Carcinoma ductal in situ

            El CDIS no es una entidad biológica homogénea; diferentes subgrupos de CDIS requieren diferente tratamiento. Hasta recientemente, estos tumores se clasificaban en base a patrones arquitecturales (comedo, cribiforme, papilar, sólido y micropapilar) y presencia o ausencia de necrosis, pero con el mejor conocimiento de esta enfermedad se ha observado la gran heterogeneidad arquitectural existente, el alto componente subjetivo en su valoración y sobre todo el predominio de las formas mixtas, además de la escasa significación clínica de las diferentes formas, ya que cualquier subtipo arquitectural puede presentar cualquier grado nuclear, con necrosis o sin ella y es que los rasgos citonucleares, y también la necrosis, son de considerable importancia en el CDIS. Todos los estudios demuestran mayor frecuencia de recidiva local, tras la extirpación tumoral, en los carcinomas con alto grado nuclear o con necrosis de tipo comedo, por lo que en toda descripción de un CDIS deben figurar ambos datos, pues reflejan su potencial biológico (6).

CLASIFICACIÓN DEL CDIS

Aunque la clasificación histológica esté basada en criterios biológicos, no es suficiente para determinar una actitud terapéutica. Así, por ejemplo, una lesión pequeña, pero de apariencia agresiva puede ser suficientemente tratada por excisión solo si los márgenes son adecuados, mientras otra grande, pero sin agresividad aparente, aunque con márgenes positivos, será mejor tratada con mastectomía.

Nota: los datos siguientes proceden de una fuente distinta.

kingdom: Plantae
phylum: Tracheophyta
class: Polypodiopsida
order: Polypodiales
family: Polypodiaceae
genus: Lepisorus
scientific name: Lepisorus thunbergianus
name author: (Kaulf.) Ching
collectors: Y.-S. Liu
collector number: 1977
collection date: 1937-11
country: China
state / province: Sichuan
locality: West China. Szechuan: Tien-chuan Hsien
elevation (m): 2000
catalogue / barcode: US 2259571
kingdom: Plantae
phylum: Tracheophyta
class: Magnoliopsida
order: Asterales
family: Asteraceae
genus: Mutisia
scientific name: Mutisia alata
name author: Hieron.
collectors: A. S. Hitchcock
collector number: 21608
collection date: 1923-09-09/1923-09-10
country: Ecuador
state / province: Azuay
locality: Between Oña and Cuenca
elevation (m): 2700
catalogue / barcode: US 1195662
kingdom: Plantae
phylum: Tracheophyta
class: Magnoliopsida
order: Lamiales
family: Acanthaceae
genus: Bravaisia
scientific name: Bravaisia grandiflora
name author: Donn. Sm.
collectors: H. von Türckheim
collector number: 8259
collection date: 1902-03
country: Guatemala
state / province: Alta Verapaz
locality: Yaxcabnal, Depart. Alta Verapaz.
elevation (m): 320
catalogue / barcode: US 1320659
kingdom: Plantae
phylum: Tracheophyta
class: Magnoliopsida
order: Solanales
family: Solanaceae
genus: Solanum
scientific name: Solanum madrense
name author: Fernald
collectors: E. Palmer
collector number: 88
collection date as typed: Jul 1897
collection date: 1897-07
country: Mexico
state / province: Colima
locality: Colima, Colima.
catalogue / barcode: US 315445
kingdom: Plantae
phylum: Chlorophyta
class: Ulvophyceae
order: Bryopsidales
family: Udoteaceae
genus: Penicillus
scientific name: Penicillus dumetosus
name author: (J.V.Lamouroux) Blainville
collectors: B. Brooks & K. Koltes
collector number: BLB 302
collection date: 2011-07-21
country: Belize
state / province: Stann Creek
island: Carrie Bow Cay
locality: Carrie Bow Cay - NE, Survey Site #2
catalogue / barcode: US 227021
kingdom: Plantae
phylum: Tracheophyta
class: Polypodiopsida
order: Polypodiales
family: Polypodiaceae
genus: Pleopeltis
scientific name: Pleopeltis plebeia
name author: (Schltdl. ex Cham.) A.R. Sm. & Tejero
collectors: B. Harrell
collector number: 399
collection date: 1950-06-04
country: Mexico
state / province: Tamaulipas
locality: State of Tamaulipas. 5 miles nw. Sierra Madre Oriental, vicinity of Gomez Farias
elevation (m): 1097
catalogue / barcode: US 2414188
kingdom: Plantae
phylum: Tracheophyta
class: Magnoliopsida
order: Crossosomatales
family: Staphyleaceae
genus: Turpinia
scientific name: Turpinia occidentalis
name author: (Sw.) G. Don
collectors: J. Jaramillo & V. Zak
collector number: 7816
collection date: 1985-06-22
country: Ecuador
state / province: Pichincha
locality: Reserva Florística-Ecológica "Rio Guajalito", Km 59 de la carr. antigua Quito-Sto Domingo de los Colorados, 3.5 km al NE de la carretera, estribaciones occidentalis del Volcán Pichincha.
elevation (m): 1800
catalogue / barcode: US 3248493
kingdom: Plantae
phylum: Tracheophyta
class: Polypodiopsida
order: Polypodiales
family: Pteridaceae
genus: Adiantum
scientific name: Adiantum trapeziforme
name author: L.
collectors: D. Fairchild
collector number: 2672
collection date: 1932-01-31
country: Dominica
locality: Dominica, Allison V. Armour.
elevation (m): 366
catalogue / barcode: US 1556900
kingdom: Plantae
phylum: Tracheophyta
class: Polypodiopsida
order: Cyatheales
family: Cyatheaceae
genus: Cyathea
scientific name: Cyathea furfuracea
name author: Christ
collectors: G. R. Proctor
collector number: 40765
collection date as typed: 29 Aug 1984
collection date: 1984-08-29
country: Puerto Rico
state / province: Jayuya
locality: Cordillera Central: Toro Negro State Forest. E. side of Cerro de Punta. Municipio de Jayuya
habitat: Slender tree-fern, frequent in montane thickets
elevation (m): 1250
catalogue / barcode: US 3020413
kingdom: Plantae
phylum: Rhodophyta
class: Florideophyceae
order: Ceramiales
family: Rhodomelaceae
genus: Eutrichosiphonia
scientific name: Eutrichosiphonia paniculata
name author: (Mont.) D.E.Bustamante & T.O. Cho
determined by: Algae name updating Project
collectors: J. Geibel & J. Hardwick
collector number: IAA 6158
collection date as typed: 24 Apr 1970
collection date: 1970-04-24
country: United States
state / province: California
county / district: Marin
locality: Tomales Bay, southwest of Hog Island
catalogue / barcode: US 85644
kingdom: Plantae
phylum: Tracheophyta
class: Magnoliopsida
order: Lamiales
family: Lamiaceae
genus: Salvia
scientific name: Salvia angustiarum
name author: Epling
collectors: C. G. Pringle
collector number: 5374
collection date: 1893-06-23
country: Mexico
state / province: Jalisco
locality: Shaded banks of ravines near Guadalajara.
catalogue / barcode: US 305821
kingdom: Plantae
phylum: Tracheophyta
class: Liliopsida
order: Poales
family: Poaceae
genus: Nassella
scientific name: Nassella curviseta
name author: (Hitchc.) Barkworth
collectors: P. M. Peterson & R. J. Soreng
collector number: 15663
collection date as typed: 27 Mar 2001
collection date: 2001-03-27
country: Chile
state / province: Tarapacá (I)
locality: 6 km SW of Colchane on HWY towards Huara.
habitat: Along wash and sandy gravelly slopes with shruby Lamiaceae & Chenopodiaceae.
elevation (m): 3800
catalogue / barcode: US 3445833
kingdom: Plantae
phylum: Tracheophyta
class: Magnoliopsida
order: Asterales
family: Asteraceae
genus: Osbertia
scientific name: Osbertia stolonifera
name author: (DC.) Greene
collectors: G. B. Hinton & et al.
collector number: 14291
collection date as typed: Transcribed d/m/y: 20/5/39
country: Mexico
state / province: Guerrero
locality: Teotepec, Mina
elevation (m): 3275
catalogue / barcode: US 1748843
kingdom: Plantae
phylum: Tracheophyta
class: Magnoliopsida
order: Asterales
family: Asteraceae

            a) Gradiente nuclear

Numerosos estudios han establecido que el grado nuclear constituye un factor de predicción clave en el tratamiento conservador del CDIS. Existen varios esquemas de gradación, pero en la práctica todos ellos se basan en el modelo clásico de Bloom Richardson. Algunas clasificaciones valoran además la diferenciación citoarquitectural, un dato con escaso poder discriminante a añadir al grado nuclear.           

            b) Necrosis

            La presencia de necrosis de tipo comedo, junto al grado nuclear, tiene un importante valor predictivo para recidiva local delimitando subgrupos de CDIS. La necrosis se valora cuando hay restos y detritus celulares eosinófilos con cinco o más núcleos picnóticos, para distinguirla de las secreciones con o sin células histiocitarias xantomatosas. Prácticamente en todas las clasificaciones se tiene en cuenta este signo.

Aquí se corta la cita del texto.